Only one stretch of the records below should be repeated. It starts with the line containing "thumb cmc: (1101, 742)" and goes on through the line containing "pinky dip: (1058, 759)", exactly as written.

Start of Records provided

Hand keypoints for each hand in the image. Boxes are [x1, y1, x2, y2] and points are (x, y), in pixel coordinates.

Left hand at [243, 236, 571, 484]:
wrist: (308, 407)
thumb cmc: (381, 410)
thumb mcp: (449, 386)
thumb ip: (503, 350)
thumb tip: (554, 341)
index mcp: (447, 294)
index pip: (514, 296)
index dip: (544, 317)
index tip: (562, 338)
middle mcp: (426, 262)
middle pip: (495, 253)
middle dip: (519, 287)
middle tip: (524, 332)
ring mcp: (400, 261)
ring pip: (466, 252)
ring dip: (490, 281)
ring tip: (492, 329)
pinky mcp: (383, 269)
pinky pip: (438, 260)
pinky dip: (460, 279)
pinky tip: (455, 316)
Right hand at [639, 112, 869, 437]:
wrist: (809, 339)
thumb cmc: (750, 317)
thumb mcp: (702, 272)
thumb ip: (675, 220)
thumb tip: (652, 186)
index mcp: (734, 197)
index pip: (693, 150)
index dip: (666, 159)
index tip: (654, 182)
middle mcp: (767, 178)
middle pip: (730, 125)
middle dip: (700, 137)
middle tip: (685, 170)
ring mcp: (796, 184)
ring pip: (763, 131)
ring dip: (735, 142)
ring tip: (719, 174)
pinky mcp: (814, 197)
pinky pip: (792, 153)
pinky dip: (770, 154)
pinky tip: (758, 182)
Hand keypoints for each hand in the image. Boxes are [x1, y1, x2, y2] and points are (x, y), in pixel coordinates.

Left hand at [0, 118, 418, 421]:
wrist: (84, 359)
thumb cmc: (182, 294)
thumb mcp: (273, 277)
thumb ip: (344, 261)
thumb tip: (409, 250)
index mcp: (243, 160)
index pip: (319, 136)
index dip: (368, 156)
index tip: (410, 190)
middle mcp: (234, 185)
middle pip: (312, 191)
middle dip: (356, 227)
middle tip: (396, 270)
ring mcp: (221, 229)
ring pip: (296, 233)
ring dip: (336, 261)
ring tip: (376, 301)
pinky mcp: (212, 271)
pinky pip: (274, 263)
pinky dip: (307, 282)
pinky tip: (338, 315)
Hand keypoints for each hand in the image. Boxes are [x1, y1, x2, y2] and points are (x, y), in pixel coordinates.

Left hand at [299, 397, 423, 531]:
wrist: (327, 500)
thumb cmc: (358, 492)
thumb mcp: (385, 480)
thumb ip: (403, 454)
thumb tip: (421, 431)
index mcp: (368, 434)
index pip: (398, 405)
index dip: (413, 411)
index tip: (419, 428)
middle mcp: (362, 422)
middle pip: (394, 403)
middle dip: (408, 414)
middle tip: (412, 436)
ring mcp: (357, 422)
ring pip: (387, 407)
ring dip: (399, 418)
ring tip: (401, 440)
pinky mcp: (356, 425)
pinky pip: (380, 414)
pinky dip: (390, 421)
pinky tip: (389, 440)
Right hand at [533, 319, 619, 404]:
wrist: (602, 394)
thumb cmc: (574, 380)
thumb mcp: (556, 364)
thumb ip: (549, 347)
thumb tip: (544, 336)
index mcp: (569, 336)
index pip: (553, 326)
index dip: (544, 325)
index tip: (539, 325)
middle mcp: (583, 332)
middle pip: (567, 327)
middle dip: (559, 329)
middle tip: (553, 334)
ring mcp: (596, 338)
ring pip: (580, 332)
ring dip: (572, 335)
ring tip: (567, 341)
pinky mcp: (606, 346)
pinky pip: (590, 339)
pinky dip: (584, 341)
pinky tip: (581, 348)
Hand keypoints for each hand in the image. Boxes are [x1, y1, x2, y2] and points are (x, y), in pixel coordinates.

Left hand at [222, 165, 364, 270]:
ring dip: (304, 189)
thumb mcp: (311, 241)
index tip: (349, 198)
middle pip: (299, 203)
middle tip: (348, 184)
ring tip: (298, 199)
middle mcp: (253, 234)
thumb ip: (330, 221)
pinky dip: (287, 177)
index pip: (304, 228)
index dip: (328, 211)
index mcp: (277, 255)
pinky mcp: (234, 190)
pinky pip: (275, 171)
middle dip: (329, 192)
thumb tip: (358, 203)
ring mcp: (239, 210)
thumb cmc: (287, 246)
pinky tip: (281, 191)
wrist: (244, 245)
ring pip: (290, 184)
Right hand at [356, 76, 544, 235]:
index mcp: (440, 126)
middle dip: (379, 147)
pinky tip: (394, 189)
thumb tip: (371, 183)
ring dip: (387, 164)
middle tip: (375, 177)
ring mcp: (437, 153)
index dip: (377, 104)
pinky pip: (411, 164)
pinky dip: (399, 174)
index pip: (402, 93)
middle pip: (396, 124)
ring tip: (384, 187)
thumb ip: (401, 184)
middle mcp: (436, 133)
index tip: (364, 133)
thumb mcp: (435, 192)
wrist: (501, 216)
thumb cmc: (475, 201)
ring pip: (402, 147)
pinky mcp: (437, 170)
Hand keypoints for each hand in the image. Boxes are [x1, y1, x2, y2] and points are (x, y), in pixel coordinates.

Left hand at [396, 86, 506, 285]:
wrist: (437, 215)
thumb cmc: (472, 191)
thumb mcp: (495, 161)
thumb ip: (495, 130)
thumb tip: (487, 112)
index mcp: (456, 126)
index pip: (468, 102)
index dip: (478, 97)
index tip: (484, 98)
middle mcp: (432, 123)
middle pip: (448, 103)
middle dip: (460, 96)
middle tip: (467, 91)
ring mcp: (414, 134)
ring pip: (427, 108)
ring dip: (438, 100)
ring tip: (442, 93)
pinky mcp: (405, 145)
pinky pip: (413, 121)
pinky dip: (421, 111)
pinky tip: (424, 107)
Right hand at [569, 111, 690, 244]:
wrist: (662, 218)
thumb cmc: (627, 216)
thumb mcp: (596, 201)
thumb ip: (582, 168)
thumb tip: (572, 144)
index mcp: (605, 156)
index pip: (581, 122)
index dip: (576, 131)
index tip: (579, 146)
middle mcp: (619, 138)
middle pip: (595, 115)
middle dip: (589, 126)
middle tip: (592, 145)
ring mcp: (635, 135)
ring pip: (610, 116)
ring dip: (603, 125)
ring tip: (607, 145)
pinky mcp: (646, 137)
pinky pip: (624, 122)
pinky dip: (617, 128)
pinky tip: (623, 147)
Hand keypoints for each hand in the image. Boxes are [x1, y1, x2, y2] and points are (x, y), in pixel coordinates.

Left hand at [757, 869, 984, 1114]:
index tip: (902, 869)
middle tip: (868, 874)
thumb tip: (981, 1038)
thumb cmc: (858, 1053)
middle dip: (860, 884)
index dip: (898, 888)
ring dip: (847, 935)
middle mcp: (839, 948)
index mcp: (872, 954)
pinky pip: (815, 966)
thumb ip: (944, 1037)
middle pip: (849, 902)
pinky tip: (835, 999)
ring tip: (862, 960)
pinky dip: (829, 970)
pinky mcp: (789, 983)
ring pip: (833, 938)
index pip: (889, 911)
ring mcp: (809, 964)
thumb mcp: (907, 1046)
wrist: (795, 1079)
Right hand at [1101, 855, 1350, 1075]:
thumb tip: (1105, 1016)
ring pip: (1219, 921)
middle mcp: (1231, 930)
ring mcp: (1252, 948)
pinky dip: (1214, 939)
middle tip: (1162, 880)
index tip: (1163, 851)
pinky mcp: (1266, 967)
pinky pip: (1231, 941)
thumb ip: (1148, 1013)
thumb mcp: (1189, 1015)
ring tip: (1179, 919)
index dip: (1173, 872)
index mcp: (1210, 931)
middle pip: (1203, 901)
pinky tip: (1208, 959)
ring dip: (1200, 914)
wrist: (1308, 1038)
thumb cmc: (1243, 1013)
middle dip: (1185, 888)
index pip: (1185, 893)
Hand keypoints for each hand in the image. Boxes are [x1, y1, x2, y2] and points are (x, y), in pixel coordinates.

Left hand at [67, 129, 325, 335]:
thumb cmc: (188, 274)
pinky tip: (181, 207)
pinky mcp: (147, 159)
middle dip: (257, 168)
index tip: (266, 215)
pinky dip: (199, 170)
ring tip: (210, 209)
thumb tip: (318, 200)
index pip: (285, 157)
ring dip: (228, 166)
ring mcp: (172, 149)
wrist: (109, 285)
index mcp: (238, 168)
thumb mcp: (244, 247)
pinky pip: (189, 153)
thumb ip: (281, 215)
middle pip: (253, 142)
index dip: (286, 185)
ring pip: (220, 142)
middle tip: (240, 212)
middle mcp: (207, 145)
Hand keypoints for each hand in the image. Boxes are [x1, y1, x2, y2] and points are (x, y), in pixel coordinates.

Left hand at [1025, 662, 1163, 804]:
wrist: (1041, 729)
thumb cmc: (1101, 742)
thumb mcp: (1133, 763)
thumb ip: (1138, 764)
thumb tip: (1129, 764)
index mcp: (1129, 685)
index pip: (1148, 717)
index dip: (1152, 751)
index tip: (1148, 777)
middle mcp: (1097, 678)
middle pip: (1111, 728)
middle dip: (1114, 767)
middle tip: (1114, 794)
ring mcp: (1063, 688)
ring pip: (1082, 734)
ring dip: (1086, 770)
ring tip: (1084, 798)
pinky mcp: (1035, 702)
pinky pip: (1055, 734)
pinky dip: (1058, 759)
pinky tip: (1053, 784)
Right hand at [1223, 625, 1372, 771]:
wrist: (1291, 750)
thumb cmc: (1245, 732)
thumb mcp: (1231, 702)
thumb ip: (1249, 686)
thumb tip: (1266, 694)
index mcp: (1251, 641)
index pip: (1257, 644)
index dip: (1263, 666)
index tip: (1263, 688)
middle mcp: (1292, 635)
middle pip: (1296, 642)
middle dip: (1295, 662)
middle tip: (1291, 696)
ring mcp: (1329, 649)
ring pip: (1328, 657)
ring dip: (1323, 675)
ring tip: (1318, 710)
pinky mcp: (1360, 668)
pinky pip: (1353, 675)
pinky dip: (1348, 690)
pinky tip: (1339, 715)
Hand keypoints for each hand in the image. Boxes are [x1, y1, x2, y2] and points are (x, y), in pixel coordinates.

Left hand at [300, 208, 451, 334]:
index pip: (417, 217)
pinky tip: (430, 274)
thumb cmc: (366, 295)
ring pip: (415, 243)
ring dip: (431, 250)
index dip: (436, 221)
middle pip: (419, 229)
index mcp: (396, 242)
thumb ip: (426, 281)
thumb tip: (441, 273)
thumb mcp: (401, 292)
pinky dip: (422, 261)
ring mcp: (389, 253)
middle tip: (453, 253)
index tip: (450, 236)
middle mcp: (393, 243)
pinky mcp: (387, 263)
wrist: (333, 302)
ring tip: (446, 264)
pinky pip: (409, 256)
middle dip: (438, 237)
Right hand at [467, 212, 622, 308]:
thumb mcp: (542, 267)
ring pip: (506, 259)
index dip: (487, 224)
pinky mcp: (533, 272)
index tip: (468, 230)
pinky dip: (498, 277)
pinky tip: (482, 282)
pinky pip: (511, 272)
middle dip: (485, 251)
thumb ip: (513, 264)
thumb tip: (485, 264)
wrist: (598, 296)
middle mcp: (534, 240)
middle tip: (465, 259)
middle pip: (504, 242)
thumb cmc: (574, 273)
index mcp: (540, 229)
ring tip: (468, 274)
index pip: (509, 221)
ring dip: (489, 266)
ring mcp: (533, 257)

End of Records provided

* Your response:
thumb cmc: (1101, 742)
thumb mcp: (1133, 763)
thumb ip: (1138, 764)
thumb tip: (1129, 764)
index mcp: (1129, 685)
index pip: (1148, 717)
index dip: (1152, 751)
index tip: (1148, 777)
middle mcp: (1097, 678)
middle pip: (1111, 728)
middle dip: (1114, 767)
middle tip: (1114, 794)
ring mcp: (1063, 688)
ring pip: (1082, 734)
ring dip: (1086, 770)
ring tip: (1084, 798)
pinky mcp: (1035, 702)
pinky pip: (1055, 734)
pinky dip: (1058, 759)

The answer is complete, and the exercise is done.